### Dokumenttext
---+---
# taz.de -- Die Wahrheit: Zuckende Neurosen
       
       > „Der Vater als Kontaktperson“: Der Kreis schließt sich. Die Welt hat sich
       > geändert, die Wörter sind andere geworden. Was bloß kommt nach Corona?
       
       Angeblich ist das Ende ja nah. Allein, wir glauben noch nicht daran. In
       England feiert man schon, hierzulande stellt sich immer noch die Frage: Was
       machen Kruses am Montag? Übers Wochenende sind Kruses nämlich mit Sack und
       Pack und Kind und Kegel in „Gebiete mit niedrigeren Inzidenzwerten“
       gefahren. Also zu den Schwiegereltern aufs Land. Also aufs Land im Norden,
       nicht in den Süden, weil da sind die Inzidenzwerte ja auch noch hoch.
       
       Kruses fahren, Hamanns bleiben. So sieht es aus. Meine zuckenden Füße
       träumen von Chlorwasser, durch das sie tauchen dürfen. Man weiß einfach
       nicht mehr, wohin mit seinen Neurosen. Schwimmen und Fußball, zwei
       Gegenprogramme, gehen seit einem halben Jahr nicht mehr. Wie geht
       eigentlich Kranksein in Zeiten der Pandemie, das vorgespielte? Da draußen
       gibt es keine Grippe, die man vortäuschen kann.
       
       Auch andere gute Gründe zur Simulation fallen einfach unter den Tisch: Home
       is where the homeoffice is, also solange man die Füße noch unter den
       eigenen Schreibtisch stellen kann, kann man auch arbeiten. Also digital
       zumindest. Egal wie lahm sie sind oder wie wild sie zucken.
       
       Inzwischen lässt sich gut zwischen Fatigue und Zoom-Fatigue unterscheiden.
---+---
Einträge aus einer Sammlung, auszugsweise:
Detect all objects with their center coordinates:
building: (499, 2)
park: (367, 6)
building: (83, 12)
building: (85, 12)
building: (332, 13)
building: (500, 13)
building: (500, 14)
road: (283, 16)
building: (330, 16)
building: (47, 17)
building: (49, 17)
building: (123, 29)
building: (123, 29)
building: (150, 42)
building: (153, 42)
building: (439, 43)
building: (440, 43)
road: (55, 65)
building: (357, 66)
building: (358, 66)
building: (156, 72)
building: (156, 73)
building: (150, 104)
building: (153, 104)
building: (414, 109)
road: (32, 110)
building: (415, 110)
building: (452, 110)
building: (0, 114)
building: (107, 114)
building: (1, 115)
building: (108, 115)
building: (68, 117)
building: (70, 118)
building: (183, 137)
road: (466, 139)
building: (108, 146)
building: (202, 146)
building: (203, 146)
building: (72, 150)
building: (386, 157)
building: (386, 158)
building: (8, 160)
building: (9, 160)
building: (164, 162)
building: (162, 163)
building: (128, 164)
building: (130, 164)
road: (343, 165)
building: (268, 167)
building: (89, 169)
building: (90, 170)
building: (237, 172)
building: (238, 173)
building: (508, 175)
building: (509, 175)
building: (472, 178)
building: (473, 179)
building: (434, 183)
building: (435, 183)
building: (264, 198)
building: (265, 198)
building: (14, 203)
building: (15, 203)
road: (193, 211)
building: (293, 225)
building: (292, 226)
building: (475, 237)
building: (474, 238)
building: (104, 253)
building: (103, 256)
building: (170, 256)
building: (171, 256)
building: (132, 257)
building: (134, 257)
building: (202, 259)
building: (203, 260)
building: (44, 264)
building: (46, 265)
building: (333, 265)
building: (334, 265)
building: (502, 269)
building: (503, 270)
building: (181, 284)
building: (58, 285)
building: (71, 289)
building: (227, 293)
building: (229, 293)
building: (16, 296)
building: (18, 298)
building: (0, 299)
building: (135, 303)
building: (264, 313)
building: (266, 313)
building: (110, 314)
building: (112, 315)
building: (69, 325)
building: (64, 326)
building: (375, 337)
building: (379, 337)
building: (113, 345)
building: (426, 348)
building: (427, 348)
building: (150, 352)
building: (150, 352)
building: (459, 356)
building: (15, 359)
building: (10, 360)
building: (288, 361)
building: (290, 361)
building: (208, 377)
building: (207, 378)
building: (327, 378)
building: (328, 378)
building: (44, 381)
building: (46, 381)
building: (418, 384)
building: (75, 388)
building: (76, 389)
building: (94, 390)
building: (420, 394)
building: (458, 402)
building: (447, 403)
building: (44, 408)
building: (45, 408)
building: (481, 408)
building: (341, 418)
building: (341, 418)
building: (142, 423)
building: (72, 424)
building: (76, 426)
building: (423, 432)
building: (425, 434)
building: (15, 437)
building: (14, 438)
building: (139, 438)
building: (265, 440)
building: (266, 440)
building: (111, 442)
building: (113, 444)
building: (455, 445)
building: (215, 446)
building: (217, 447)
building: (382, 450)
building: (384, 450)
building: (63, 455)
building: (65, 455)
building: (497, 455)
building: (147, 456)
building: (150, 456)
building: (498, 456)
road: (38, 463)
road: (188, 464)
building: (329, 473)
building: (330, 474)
---+---
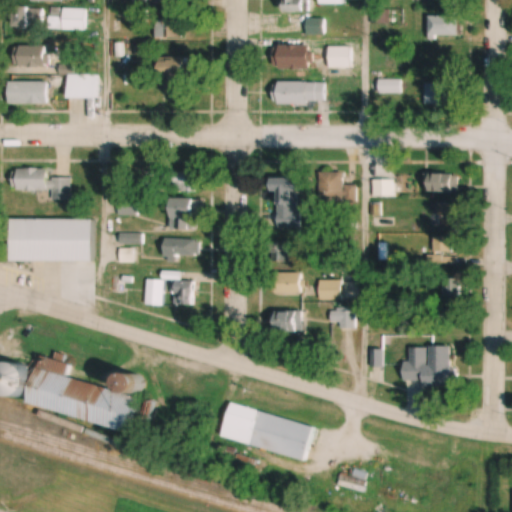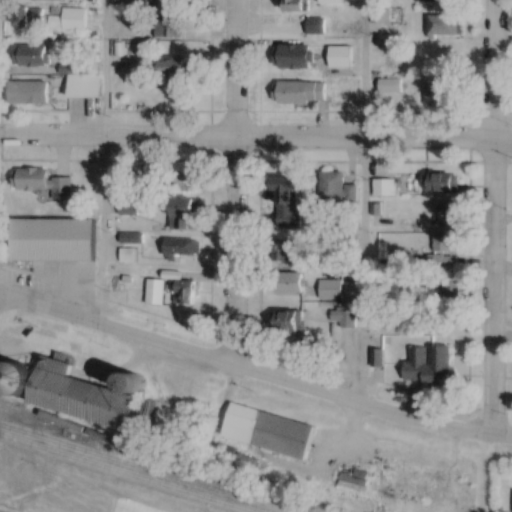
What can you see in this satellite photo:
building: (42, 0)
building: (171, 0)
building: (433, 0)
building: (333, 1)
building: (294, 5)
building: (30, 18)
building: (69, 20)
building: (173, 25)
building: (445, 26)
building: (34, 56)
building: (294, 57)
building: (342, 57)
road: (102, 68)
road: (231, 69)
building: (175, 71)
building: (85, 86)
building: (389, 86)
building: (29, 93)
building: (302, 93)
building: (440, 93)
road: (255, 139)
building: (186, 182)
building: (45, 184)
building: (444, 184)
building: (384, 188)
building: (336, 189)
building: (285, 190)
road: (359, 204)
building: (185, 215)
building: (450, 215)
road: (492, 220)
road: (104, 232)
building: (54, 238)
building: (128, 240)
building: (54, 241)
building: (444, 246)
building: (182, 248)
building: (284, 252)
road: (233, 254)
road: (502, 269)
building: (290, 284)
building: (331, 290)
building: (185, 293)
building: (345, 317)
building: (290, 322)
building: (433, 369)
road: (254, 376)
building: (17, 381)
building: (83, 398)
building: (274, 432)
---+---
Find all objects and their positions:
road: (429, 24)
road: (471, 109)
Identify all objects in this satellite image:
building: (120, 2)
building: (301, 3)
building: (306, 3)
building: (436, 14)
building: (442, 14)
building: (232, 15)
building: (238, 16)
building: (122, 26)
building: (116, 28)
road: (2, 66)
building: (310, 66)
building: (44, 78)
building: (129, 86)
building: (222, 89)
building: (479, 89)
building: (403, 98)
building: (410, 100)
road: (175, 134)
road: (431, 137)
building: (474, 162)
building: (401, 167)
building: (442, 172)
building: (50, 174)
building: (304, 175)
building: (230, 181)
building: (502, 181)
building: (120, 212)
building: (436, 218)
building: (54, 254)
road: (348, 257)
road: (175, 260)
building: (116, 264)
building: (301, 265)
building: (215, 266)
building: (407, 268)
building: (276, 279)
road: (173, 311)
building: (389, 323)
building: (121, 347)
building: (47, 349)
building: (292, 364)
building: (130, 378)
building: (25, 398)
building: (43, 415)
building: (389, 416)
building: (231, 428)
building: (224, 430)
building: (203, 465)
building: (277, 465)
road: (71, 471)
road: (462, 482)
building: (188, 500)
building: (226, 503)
---+---
### Aufgaben
1. Führe alle Fragesätze auf, die im Text „Zuckende Neurosen“ vorkommen.
2. Gib aus dem Text „Zuckende Neurosen“ wortgetreu den Abschnitt aus, der bei „Kruses fahren, Hamanns“ beginnt und mit „wild sie zucken.“ endet.
3. Schreib den Text „Zuckende Neurosen“ im Anschluss an seinen letzten Satz weiter.

### Antworten
1.
- Was bloß kommt nach Corona?
- Was machen Kruses am Montag?
- Wie geht eigentlich Kranksein in Zeiten der Pandemie, das vorgespielte?

2.
Kruses fahren, Hamanns bleiben. So sieht es aus. Meine zuckenden Füße
       träumen von Chlorwasser, durch das sie tauchen dürfen. Man weiß einfach
       nicht mehr, wohin mit seinen Neurosen. Schwimmen und Fußball, zwei
       Gegenprogramme, gehen seit einem halben Jahr nicht mehr. Wie geht
       eigentlich Kranksein in Zeiten der Pandemie, das vorgespielte? Da draußen
       gibt es keine Grippe, die man vortäuschen kann.
       
       Auch andere gute Gründe zur Simulation fallen einfach unter den Tisch: Home
       is where the homeoffice is, also solange man die Füße noch unter den
       eigenen Schreibtisch stellen kann, kann man auch arbeiten. Also digital
       zumindest. Egal wie lahm sie sind oder wie wild sie zucken.

3.
       Und zwischen dieser und jener Impfgeschichte. Statt aber einer solchen,
       dachte ich, sollte man eigentlich besser etwas Antizyklisches erzählen, von
       Fußball oder Partys oder Zeitlosem wie Indien … ach nee, lieber von einem
       Mammutfilm namens „Die 7. Dosis“.
       
       Die 7. Dosis ist die, die übrig bleibt. Es sind, rein rechtlich gesehen,
       eben nur sechs Dosen in so einer Impfstoffampulle. Als ich meinen
       Ersttermin wahrnahm, war ich der Siebte. Der Letzte in der
       Schicksalsgemeinschaft. Vor mir waren ein älteres Paar, zwei Frauen um die
       fünfzig, die eine forsch, die andere ängstlich, eine Rentnerin, die noch
       gut zu Fuß war und „schon ganz andere Sachen erlebt“ hatte und aus dem
       Osten stammte, und ein 64-jähriger Mann an der Reihe. Eine sehr homogene
       Gemeinschaft, auffällig deutsch, obwohl die Hausarztpraxis mitten in einer
       Gegend mit hohen Inzidenzwerten lag.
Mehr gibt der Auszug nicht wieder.